Aim of the exercise: Beginning with the line of the entries below that holds "Additionally, good lighting" and ending with the line that holds "Dies Academicus", transcribe each line exactly as written. Pictures stay out.

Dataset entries

◆ ◆ ◆ ◆

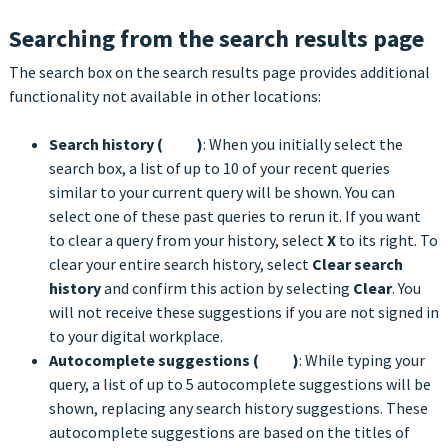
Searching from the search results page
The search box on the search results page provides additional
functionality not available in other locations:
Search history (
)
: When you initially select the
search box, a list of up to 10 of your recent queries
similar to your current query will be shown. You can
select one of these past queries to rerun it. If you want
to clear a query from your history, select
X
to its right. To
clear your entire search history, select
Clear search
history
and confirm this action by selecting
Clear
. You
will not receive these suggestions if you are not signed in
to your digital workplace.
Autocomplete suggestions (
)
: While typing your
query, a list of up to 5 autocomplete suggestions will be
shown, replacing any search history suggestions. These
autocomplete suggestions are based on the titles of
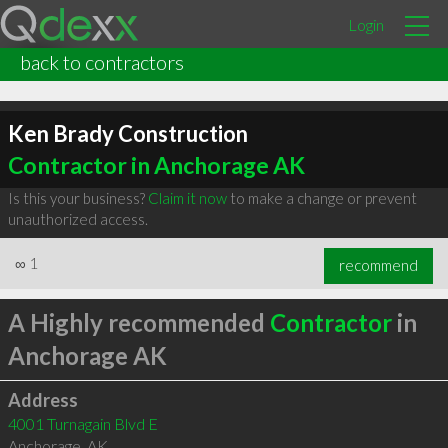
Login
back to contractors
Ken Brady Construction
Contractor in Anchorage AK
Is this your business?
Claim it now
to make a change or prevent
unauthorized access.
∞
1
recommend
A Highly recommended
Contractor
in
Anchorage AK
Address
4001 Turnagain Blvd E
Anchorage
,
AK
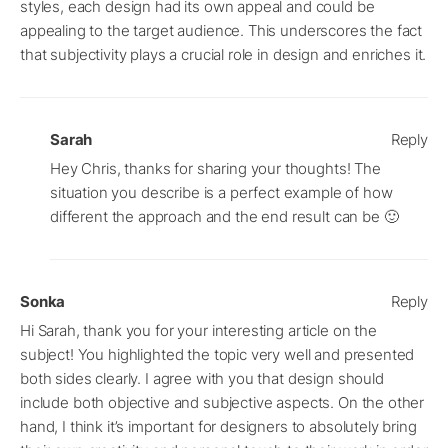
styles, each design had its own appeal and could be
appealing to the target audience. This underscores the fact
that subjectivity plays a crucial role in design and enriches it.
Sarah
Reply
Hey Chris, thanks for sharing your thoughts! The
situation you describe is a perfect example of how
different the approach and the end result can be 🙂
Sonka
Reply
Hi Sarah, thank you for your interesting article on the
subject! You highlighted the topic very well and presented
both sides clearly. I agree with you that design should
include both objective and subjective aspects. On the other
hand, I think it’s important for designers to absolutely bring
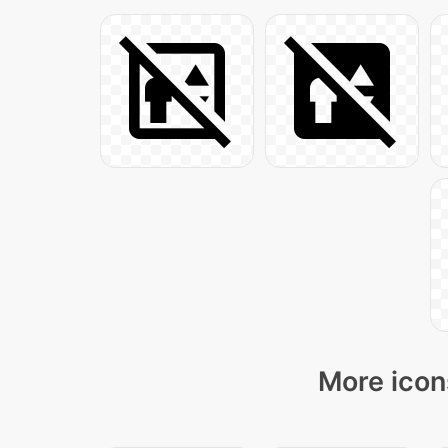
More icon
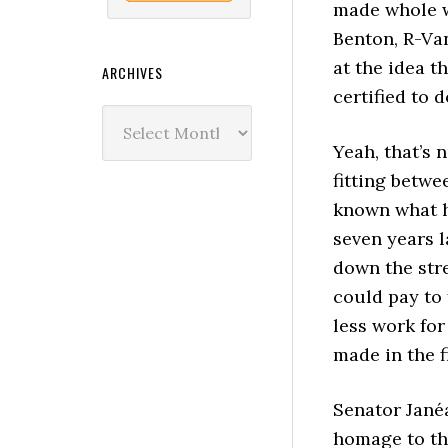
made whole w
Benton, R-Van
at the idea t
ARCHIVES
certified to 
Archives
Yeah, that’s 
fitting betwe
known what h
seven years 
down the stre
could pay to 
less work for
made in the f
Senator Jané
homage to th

◆ ◆ ◆ ◆

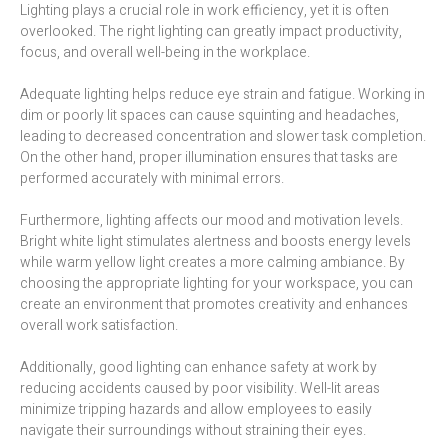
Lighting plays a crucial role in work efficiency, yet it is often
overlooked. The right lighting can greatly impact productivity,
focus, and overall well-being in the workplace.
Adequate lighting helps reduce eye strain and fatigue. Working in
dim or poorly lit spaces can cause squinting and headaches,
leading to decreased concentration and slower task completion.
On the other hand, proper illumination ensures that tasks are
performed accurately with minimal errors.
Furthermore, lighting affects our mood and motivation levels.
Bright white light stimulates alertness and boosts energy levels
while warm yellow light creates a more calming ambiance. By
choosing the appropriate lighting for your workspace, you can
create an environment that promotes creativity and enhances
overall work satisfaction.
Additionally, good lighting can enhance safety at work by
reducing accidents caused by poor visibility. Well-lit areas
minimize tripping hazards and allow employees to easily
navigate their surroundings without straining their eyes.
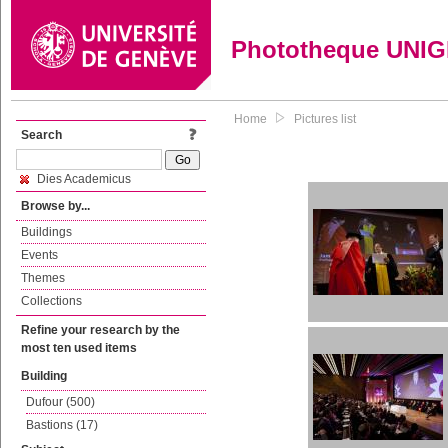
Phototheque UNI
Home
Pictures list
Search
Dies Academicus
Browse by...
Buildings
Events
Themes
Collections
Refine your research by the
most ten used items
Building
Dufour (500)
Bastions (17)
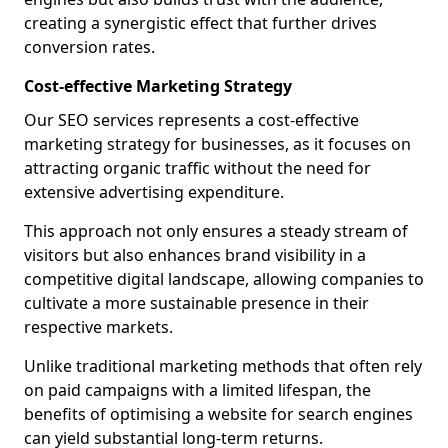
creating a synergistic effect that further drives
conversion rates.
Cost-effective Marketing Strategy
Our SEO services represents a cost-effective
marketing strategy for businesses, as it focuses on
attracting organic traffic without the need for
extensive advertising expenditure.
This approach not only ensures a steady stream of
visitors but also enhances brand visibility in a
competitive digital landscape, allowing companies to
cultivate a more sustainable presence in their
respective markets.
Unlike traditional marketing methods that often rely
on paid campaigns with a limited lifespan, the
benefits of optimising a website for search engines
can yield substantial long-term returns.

◆ ◆ ◆ ◆

Problem solution:
Additionally, good lighting can enhance safety at work by
reducing accidents caused by poor visibility. Well-lit areas
minimize tripping hazards and allow employees to easily
navigate their surroundings without straining their eyes.
Phototheque UNI
Home
Pictures list
Search
Dies Academicus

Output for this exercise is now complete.